Write out all of the records precisely. Skip anything that is a picture.

-- Records to process follows --

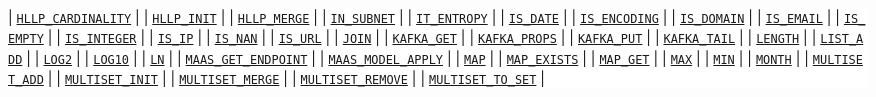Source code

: | [ `HLLP_CARDINALITY`](../../metron-analytics/metron-statistics#hllp_cardinality)                   |
| [ `HLLP_INIT`](../../metron-analytics/metron-statistics#hllp_init)                                 |
| [ `HLLP_MERGE`](../../metron-analytics/metron-statistics#hllp_merge)                               |
| [ `IN_SUBNET`](#in_subnet)                                                                         |
| [ `IT_ENTROPY`](../../metron-analytics/metron-statistics#it_entropy)                               |
| [ `IS_DATE`](#is_date)                                                                             |
| [ `IS_ENCODING`](#is_encoding)                                                                     |
| [ `IS_DOMAIN`](#is_domain)                                                                         |
| [ `IS_EMAIL`](#is_email)                                                                           |
| [ `IS_EMPTY`](#is_empty)                                                                           |
| [ `IS_INTEGER`](#is_integer)                                                                       |
| [ `IS_IP`](#is_ip)                                                                                 |
| [ `IS_NAN`](#is_nan)                                                                               |
| [ `IS_URL`](#is_url)                                                                               |
| [ `JOIN`](#join)                                                                                   |
| [ `KAFKA_GET`](#kafka_get)                                                                         |
| [ `KAFKA_PROPS`](#kafka_props)                                                                     |
| [ `KAFKA_PUT`](#kafka_put)                                                                         |
| [ `KAFKA_TAIL`](#kafka_tail)                                                                       |
| [ `LENGTH`](#length)                                                                               |
| [ `LIST_ADD`](#list_add)                                                                           |
| [ `LOG2`](#log2)                                                                                   |
| [ `LOG10`](#log10)                                                                                 |
| [ `LN`](#ln)                                                                                       |
| [ `MAAS_GET_ENDPOINT`](#maas_get_endpoint)                                                         |
| [ `MAAS_MODEL_APPLY`](#maas_model_apply)                                                           |
| [ `MAP`](#map)                                                                                     |
| [ `MAP_EXISTS`](#map_exists)                                                                       |
| [ `MAP_GET`](#map_get)                                                                             |
| [ `MAX`](#MAX)                                                                                     |
| [ `MIN`](#MIN)                                                                                     |
| [ `MONTH`](#month)                                                                                 |
| [ `MULTISET_ADD`](#multiset_add)                                                                   |
| [ `MULTISET_INIT`](#multiset_init)                                                                 |
| [ `MULTISET_MERGE`](#multiset_merge)                                                               |
| [ `MULTISET_REMOVE`](#multiset_remove)                                                             |
| [ `MULTISET_TO_SET`](#multiset_to_set)                                                             |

-- Records to process concluded --

Exercise answer -
Source code

: | [ `HLLP_CARDINALITY`](../../metron-analytics/metron-statistics#hllp_cardinality)                   |
| [ `HLLP_INIT`](../../metron-analytics/metron-statistics#hllp_init)                                 |
| [ `HLLP_MERGE`](../../metron-analytics/metron-statistics#hllp_merge)                               |
| [ `IN_SUBNET`](#in_subnet)                                                                         |
| [ `IT_ENTROPY`](../../metron-analytics/metron-statistics#it_entropy)                               |
| [ `IS_DATE`](#is_date)                                                                             |
| [ `IS_ENCODING`](#is_encoding)                                                                     |
| [ `IS_DOMAIN`](#is_domain)                                                                         |
| [ `IS_EMAIL`](#is_email)                                                                           |
| [ `IS_EMPTY`](#is_empty)                                                                           |
| [ `IS_INTEGER`](#is_integer)                                                                       |
| [ `IS_IP`](#is_ip)                                                                                 |
| [ `IS_NAN`](#is_nan)                                                                               |
| [ `IS_URL`](#is_url)                                                                               |
| [ `JOIN`](#join)                                                                                   |
| [ `KAFKA_GET`](#kafka_get)                                                                         |
| [ `KAFKA_PROPS`](#kafka_props)                                                                     |
| [ `KAFKA_PUT`](#kafka_put)                                                                         |
| [ `KAFKA_TAIL`](#kafka_tail)                                                                       |
| [ `LENGTH`](#length)                                                                               |
| [ `LIST_ADD`](#list_add)                                                                           |
| [ `LOG2`](#log2)                                                                                   |
| [ `LOG10`](#log10)                                                                                 |
| [ `LN`](#ln)                                                                                       |
| [ `MAAS_GET_ENDPOINT`](#maas_get_endpoint)                                                         |
| [ `MAAS_MODEL_APPLY`](#maas_model_apply)                                                           |
| [ `MAP`](#map)                                                                                     |
| [ `MAP_EXISTS`](#map_exists)                                                                       |
| [ `MAP_GET`](#map_get)                                                                             |
| [ `MAX`](#MAX)                                                                                     |
| [ `MIN`](#MIN)                                                                                     |
| [ `MONTH`](#month)                                                                                 |
| [ `MULTISET_ADD`](#multiset_add)                                                                   |
| [ `MULTISET_INIT`](#multiset_init)                                                                 |
| [ `MULTISET_MERGE`](#multiset_merge)                                                               |
| [ `MULTISET_REMOVE`](#multiset_remove)                                                             |
| [ `MULTISET_TO_SET`](#multiset_to_set)                                                             |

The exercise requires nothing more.